The necessity to handle the crisis through a realistic lens
A critical Turkish foreign policy objective has been to protect Iraq’s territorial integrity.
In this regard, eliminating the option of a Kurdish state – as well as preventing any statement or agreement that would lead to such an outcome – has been one of Turkey’s most sensitive priorities. Averting a referendum leading to Kurdish independence in Iraq was a necessity based on this strategic priority.
However, even though Turkey has had warm relations and an upper hand against Iraqi Kurdish leaders, it was not able to avert the referendum.
In the upcoming period, it is not realistic to expect the independence decision to be withdrawn or reversed. So, Turkey has to learn to live with and be at peace with this new reality. What needs to be done now is to minimize the harm this new situation could cause on Turkey and follow a road that will divert the path towards Turkey’s strategic interest from now on.
How these developments mixed with internal politics and how valor dominated the issue are serious roadblocks towards a rational and calm attitude that the situation requires.
We must admit that a territorially united Iraq – as in the past – has been Turkey’s dream since the First Gulf War in 1991. Following the United States’ (U.S.) occupation of Iraq in 2003, that dream became unrealistic. What has been left behind these two wars is Shiites taking over central power, Sunnis, who had held authority since 1991, losing ground on all fronts and a northern autonomous Kurdish region for the past quarter of a century.

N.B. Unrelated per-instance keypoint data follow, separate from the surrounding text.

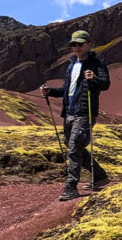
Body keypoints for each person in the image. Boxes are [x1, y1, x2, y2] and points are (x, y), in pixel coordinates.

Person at [41, 30, 112, 201]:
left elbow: (105, 85)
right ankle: (100, 175)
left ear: (89, 44)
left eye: (80, 44)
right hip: (69, 113)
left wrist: (93, 78)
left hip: (84, 113)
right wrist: (50, 91)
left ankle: (71, 186)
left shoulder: (97, 65)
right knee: (71, 144)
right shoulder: (71, 66)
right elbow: (67, 90)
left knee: (74, 147)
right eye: (74, 44)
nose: (77, 47)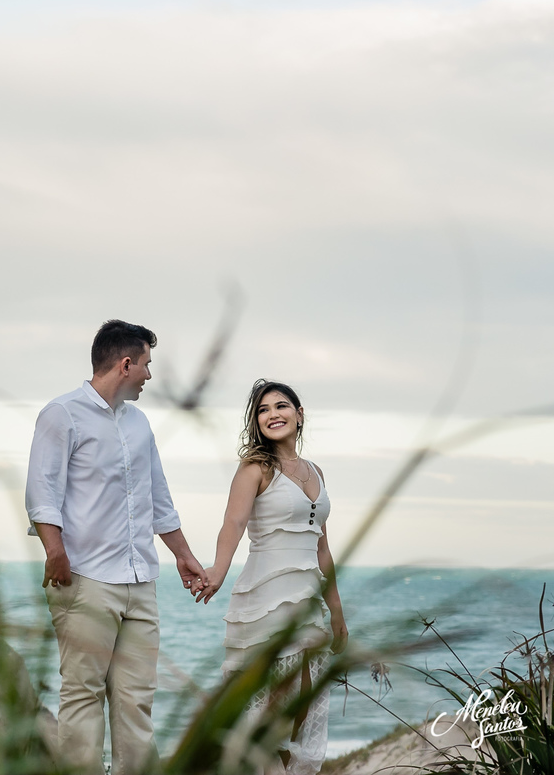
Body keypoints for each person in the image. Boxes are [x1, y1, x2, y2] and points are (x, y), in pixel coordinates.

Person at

Can you fix a broken vase? Looking forward, the worst-case scenario is Iraq’s partition into three territories as the division intensifies. The best-case scenario is, an Iraq that is more flexible on the constitution passed by a referendum in 2005, allowing the already-federal texture of the country, preserving its territorial unity. What seems most realistic at the present under the current conditions is a loose federation under Iraq’s rule and within Iraq’s borders.
A solution in this regard would require persuading the Kurds to avert declaring independence and instead stay within the boundaries trusting powerful affirmations Baghdad would give for a more autonomous region for them.
Kirkuk would be one of the most critical subjects in such a process. Kirkuk, a land populated by Turkmen throughout history, “Arabized” during the Baath regime and “Kurdified” especially after 2003, has witnessed assimilation policies and the region’s transformation.
Taking into consideration the balance of Turks and Arabs there, one possible exit strategy could be to eliminate the possibility of this region becoming a conflict zone by giving it a special status and designing it so everyone who lives there has the right to speak.
Persuading all actors of this situation to such a solution strategy makes it necessary for the maneuver of rational diplomacy, dense consultation processes with Baghdad and Tehran and, despite all, keeping communication lines open with the Kurdish leaders. Such a solution requires involving the U.S. and Russia in the correspondence process.
All the same, a solution for Iraq is placed in common vessels and, so, the developments in Syria will have a say in it as well. It is not possible to know what Syria will look like after the war and how the northern Iraqi Kurds will be placed in a new Syria.
On a last note, the status Kurds will gain in both our southern neighbors will be one of the most important topics in the years ahead.
Rationality calls for Turkey to resolve its Kurdish problem within its borders in order to face the developments that lie ahead without losing time.